ETIOLOGY.—Paralysis of the oesophagus may be caused by impairment of function in one or more of the nervous tracts distributed to the muscles concerned in dilating the upper orifice of the gullet or in those concerned in the peristaltic movements which propel the bolus to the stomach. These impairments of function may be nutritive in origin, as in softening and atrophy of the nerve-trunk, or, as is more frequent, they may be pressure-phenomena from extravasations of blood, purulent accumulations, exostoses, tumors, and the like.

The paralysis may be due to disease or wounds of the nerves themselves or of their motor roots, or of the cerebro-spinal axis, implicating their origin, or to pressure and atrophy of a trunk-nerve in some portion of its tract. It is likewise due to neurasthenia from hemorrhage or from protracted disease (enteric fever, yellow fever, cholera), or to systemic poisoning in diphtheria, syphilis, and plumbism. It may be due to muscular atrophy or intermuscular proliferations of connective tissue, to dilatation of the oesophagus, and to disease in the tube. It may be due to mechanical restraint from external adhesions of the oesophagus to intrathoracic tumors (Finny25). It may result from sudden shock or fright. It may follow the sudden reaction of cold upon the overheated body. It is one of the manifestations of hysteria and of the hysteria of pregnancy.

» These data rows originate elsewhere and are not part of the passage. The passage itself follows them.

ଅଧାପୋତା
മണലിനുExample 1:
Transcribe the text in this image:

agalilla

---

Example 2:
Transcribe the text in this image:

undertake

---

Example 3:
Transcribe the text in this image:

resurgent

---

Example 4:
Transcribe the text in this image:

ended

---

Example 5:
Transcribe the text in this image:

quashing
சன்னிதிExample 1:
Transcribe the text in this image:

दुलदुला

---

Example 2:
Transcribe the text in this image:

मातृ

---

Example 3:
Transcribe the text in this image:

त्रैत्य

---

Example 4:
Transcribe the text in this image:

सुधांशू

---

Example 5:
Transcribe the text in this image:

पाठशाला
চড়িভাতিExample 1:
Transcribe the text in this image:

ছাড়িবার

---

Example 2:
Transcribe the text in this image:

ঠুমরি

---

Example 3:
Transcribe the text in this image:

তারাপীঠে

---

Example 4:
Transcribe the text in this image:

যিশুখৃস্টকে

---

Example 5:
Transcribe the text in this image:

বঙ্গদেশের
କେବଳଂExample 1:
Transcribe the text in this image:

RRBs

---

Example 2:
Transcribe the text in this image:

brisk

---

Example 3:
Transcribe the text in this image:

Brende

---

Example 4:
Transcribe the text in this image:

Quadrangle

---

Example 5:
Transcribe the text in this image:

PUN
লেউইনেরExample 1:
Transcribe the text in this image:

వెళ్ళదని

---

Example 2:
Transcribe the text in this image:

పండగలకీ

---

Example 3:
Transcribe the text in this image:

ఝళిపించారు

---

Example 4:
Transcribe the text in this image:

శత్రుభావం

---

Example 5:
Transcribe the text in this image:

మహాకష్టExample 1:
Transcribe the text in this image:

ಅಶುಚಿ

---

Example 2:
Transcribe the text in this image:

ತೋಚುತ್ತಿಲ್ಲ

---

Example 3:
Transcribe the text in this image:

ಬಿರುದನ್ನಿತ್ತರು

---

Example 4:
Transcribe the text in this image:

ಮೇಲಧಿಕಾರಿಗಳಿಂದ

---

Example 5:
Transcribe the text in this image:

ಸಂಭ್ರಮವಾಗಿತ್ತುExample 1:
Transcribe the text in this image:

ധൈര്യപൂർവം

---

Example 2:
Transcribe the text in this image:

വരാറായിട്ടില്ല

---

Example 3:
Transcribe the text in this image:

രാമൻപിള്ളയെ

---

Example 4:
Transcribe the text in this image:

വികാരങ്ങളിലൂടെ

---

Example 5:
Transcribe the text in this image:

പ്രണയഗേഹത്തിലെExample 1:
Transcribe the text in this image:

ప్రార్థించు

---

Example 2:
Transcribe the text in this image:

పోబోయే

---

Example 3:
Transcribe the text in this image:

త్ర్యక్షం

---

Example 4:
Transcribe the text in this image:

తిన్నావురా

25 Dub. Journ. Med. Sci., Oct., 1877.

SYMPTOMS.—Partial paralysis may give rise to no symptoms at all. The earliest manifestations are those of impediment to the prompt passage of the bolus to the stomach, repeated acts of deglutition or additional swallows of food or drink being necessary. Large masses are swallowed and propelled onward more readily than small ones, and solids more readily than fluids. There is often a characteristic gurgling attending the passage of fluids along the tube. Swallowing is best performed in the erect posture. These symptoms increase in severity as the paralysis increases. There is little pain or none at all. In some cases there is no regurgitation of food; in others, this is more or less frequent. When the paralysis is complete, deglutition becomes impossible, and the food attempted to be swallowed is expelled from the mouth and nose in a paroxysm of cough. Sometimes the food enters the larynx and produces paroxysms of suffocation or threatens asphyxia.

There is more or less flow of saliva from the mouth in consequence of the inability to swallow it; and in some cases the losses of material from the blood are so great as to reduce the patient very rapidly.

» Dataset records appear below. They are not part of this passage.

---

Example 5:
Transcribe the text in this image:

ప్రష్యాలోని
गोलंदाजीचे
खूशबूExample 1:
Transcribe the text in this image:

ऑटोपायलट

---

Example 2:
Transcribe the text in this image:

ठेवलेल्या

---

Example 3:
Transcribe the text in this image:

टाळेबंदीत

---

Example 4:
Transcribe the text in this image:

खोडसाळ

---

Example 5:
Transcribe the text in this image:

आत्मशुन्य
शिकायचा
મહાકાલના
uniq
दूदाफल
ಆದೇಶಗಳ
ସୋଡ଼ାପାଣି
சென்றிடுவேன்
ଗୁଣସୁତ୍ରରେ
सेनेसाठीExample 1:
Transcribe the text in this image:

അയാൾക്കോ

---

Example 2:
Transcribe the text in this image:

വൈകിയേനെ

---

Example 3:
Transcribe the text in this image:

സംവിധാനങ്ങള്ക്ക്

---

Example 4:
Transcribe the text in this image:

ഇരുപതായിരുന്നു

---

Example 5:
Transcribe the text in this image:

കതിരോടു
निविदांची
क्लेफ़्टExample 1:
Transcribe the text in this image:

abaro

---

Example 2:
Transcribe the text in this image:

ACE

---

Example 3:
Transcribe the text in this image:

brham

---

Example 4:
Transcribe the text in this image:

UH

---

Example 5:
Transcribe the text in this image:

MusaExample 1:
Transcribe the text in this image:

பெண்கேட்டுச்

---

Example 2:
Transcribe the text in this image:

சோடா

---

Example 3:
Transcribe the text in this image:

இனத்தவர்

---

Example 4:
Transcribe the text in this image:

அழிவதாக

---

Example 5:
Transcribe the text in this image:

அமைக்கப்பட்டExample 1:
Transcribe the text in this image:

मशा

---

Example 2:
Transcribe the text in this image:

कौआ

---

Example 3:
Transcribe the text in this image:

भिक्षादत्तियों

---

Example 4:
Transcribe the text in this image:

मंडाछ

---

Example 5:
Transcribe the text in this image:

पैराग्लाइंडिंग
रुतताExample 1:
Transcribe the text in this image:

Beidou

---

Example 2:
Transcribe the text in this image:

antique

PATHOLOGY AND MORBID ANATOMY.—Paralysis of the oesophagus may be partial or complete. It may be associated with paralysis of the pharynx, palate, tongue, epiglottis, or larynx; with so-called bulbar paralysis; with general paralysis; with cerebro-spinal disseminated sclerosis.

DIAGNOSIS.—The diagnosis rests mainly on the symptoms of dysphagia, especially when associated with paralyses elsewhere. It is differentiated from paralysis of the pharynx by the ability to swallow the bolus and the apparent arrest of the bolus at some portion of the tube. Auscultation of the oesophagus will determine the locality of the arrest. It likewise affords presumptive evidence of an alteration in the usual form of the bolus, which, being subjected to compression at its upper portion only, assumes the form of an inverted cone. The remaining auscultatory indications are similar to those of dilatation.

There is no impediment to the passage of the stomach-tube or oesophageal sound, or to its free manipulation when within the oesophagus.

When the symptoms quickly reach a maximum, they indicate a paralysis due to apoplexy, and so they do when the symptoms are sudden, hysteria being eliminated. Paralysis due to gumma or other cerebral tumor is much slower in its course.

PROGNOSIS.—In idiopathic paralysis, the local or special affection to which it is due being curable, the prognosis is favorable, especially if the paralysis be confined to the oesophagus. Recovery, however, is often slow, even in curable cases. In hysterical paralysis the prognosis is good. In deuteropathic paralysis the prognosis is much less favorable, and will depend upon the nature of the causal disease—apoplexy, insanity, cerebral tumor, syphilis, etc.